> Problem requirements
Copy the listing below line for line, keeping every character unchanged.
##### Source information #####
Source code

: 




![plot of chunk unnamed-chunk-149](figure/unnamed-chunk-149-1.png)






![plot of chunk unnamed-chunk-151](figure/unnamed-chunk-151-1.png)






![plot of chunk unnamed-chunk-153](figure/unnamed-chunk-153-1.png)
#####
> Your solution
Source code

: 




![plot of chunk unnamed-chunk-149](figure/unnamed-chunk-149-1.png)






![plot of chunk unnamed-chunk-151](figure/unnamed-chunk-151-1.png)






![plot of chunk unnamed-chunk-153](figure/unnamed-chunk-153-1.png)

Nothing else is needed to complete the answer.